Milan Blagojević - Namenska
- Native name: Милан Благојевић - Наменска Milan Blagojević - Namenska
- Type: Joint-stock company
- Industry: Defense Chemical
- Founded: 27 October 1949; 76 years ago 19 June 2000; 26 years ago (current form)
- Headquarters: Radnička bb, Lučani, Serbia
- Area served: Worldwide
- Key people: Predrag Ilić (General director)
- Revenue: €54.20 million (2018)
- Net income: ▼€7.06 million (2018)
- Total assets: ▲€86.15 million (2018)
- Total equity: ▲€49.63 million (2018)
- Owner: Government of Serbia (70.3%) Development Fund (16.5%) Municipality of Lučani (9.3%) Others (3.8%)
- Number of employees: 1,301 (2018)
- Website: mbnamenska.com

= Milan Blagojević - Namenska =

Serbian defense company

Milan Blagojević - Namenska (Милан Благојевић - Наменска) is a Serbian defense company. With around 1,300 employees, it is one of the largest employers in Moravica District.

==History==
The company was founded in 1949. It
was named after famous Yugoslav Partisan Milan Blagojević Španac who is credited for initiating the resistance in Yugoslavia during World War II.

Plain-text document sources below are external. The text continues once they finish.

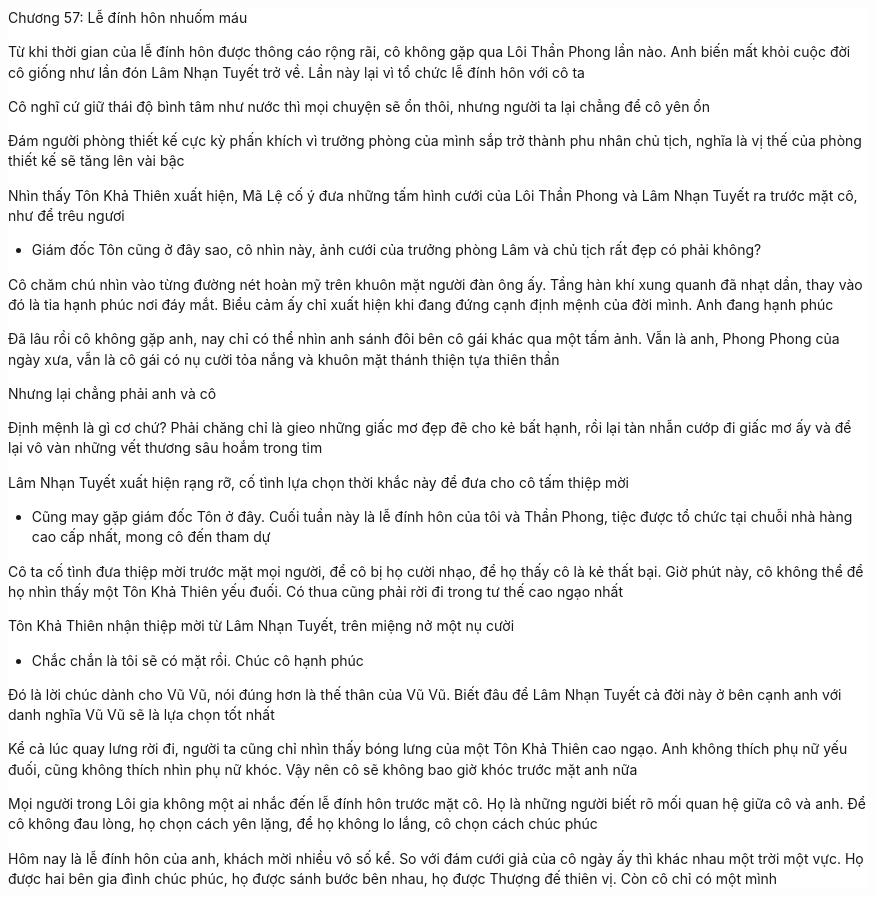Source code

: 




Chương 57: Lễ đính hôn nhuốm máu

Từ khi thời gian của lễ đính hôn được thông cáo rộng rãi, cô không gặp qua Lôi Thần Phong lần nào. Anh biến mất khỏi cuộc đời cô giống như lần đón Lâm Nhạn Tuyết trở về. Lần này lại vì tổ chức lễ đính hôn với cô ta

Cô nghĩ cứ giữ thái độ bình tâm như nước thì mọi chuyện sẽ ổn thôi, nhưng người ta lại chẳng để cô yên ổn

Đám người phòng thiết kế cực kỳ phấn khích vì trưởng phòng của mình sắp trở thành phu nhân chủ tịch, nghĩa là vị thế của phòng thiết kế sẽ tăng lên vài bậc

Nhìn thấy Tôn Khả Thiên xuất hiện, Mã Lệ cố ý đưa những tấm hình cưới của Lôi Thần Phong và Lâm Nhạn Tuyết ra trước mặt cô, như để trêu ngươi

- Giám đốc Tôn cũng ở đây sao, cô nhìn này, ảnh cưới của trưởng phòng Lâm và chủ tịch rất đẹp có phải không?

Cô chăm chú nhìn vào từng đường nét hoàn mỹ trên khuôn mặt người đàn ông ấy. Tầng hàn khí xung quanh đã nhạt dần, thay vào đó là tia hạnh phúc nơi đáy mắt. Biểu cảm ấy chỉ xuất hiện khi đang đứng cạnh định mệnh của đời mình. Anh đang hạnh phúc

Đã lâu rồi cô không gặp anh, nay chỉ có thể nhìn anh sánh đôi bên cô gái khác qua một tấm ảnh. Vẫn là anh, Phong Phong của ngày xưa, vẫn là cô gái có nụ cười tỏa nắng và khuôn mặt thánh thiện tựa thiên thần

Nhưng lại chẳng phải anh và cô

Định mệnh là gì cơ chứ? Phải chăng chỉ là gieo những giấc mơ đẹp đẽ cho kẻ bất hạnh, rồi lại tàn nhẫn cướp đi giấc mơ ấy và để lại vô vàn những vết thương sâu hoắm trong tim

Lâm Nhạn Tuyết xuất hiện rạng rỡ, cố tình lựa chọn thời khắc này để đưa cho cô tấm thiệp mời

- Cũng may gặp giám đốc Tôn ở đây. Cuối tuần này là lễ đính hôn của tôi và Thần Phong, tiệc được tổ chức tại chuỗi nhà hàng cao cấp nhất, mong cô đến tham dự

Cô ta cố tình đưa thiệp mời trước mặt mọi người, để cô bị họ cười nhạo, để họ thấy cô là kẻ thất bại. Giờ phút này, cô không thể để họ nhìn thấy một Tôn Khả Thiên yếu đuối. Có thua cũng phải rời đi trong tư thế cao ngạo nhất

Tôn Khả Thiên nhận thiệp mời từ Lâm Nhạn Tuyết, trên miệng nở một nụ cười

- Chắc chắn là tôi sẽ có mặt rồi. Chúc cô hạnh phúc

Đó là lời chúc dành cho Vũ Vũ, nói đúng hơn là thế thân của Vũ Vũ. Biết đâu để Lâm Nhạn Tuyết cả đời này ở bên cạnh anh với danh nghĩa Vũ Vũ sẽ là lựa chọn tốt nhất

Kể cả lúc quay lưng rời đi, người ta cũng chỉ nhìn thấy bóng lưng của một Tôn Khả Thiên cao ngạo. Anh không thích phụ nữ yếu đuối, cũng không thích nhìn phụ nữ khóc. Vậy nên cô sẽ không bao giờ khóc trước mặt anh nữa

Mọi người trong Lôi gia không một ai nhắc đến lễ đính hôn trước mặt cô. Họ là những người biết rõ mối quan hệ giữa cô và anh. Để cô không đau lòng, họ chọn cách yên lặng, để họ không lo lắng, cô chọn cách chúc phúc


Hôm nay là lễ đính hôn của anh, khách mời nhiều vô số kể. So với đám cưới giả của cô ngày ấy thì khác nhau một trời một vực. Họ được hai bên gia đình chúc phúc, họ được sánh bước bên nhau, họ được Thượng đế thiên vị. Còn cô chỉ có một mình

During the 1990s, the company has deteriorated due to the Yugoslav Wars and international sanctions against Serbia and Montenegro.

In last two decades, the company has invested more than 50 million euros in modernization of technological processes, measures of protection at work, and fire protection. However, in 2017, two consecutive fires broke out, injuring four workers of whom two had died of large burns.

As of 2025, Milan Blagojević - Namenska exports more than 90% of its products.

==Products==
The company offers a variety of products for defence industry. It manufactures nitrocellulose, nitroglycerin, ball powders and dynamite applications. The notable products are:
- shot shell, rifle, and pistol and revolver powders,
- double base powders,
- military powders, such as aircraft and antiaircraft, mortar shells, mortar shells-extend range, artillery ammunition, ignition powder, and grenade launchers,
- conventional powder charges,
- sport and other special powders.

The company also provides combustible components and increment containers for mortar ammunition. Apart for military purposes, it offers products for civil consumers. Celluloid is manufactured for use in furniture and interior decoration, drawing and writing accessories, music instruments, toys, sport equipment, and optic accessories. In addition, it offers consulting, modernization of process technology, design and engineering, transfer of technology, and training personnel services.

==Accidents==
In a 1997 accident, eight employees were killed when the fire broke out in the company's facilities. On 21 September 2011, one employee was injured after minor fire in the production hall. On 25 June 2012, one employee was hurt after a rocket fuel explosion on a production line.

On 14 July 2017, fire broke out in one department of the factory, and two employees got life-threatening burns. The cause of fire was unsafe transport of goods (i.e. gunpowder) due to lacking protection measures of the company. Both employees, Milomir Milivojević and Milojko Ignjatović, later died due to large burns. In 2025, the Court of Appeal in Kragujevac overturned the first-instance verdict, acquitting one manager and reducing the sentence of the head of Safety and Occupational Health to two years in prison.

On 2 August 2017, another fire broke out, hurting two employees, of which one had 35% of the body covered in burns. Following the accidents, the Prime Minister of Serbia Ana Brnabić and the Minister of Defence Aleksandar Vulin stated that the government will continue to invest in the factory's safety, but that "accidents will continue to happen until the full process automation is reached". From 1995 until 2017, a total of 18 employees were killed in various accidents in production facilities of Milan Blagojević - Namenska.

On 17 January 2018, another fire broke out while the employees were cleaning the precipitator of nitrocellulose, hurting two of them. On 10 October 2018, another employee was injured after minor explosion.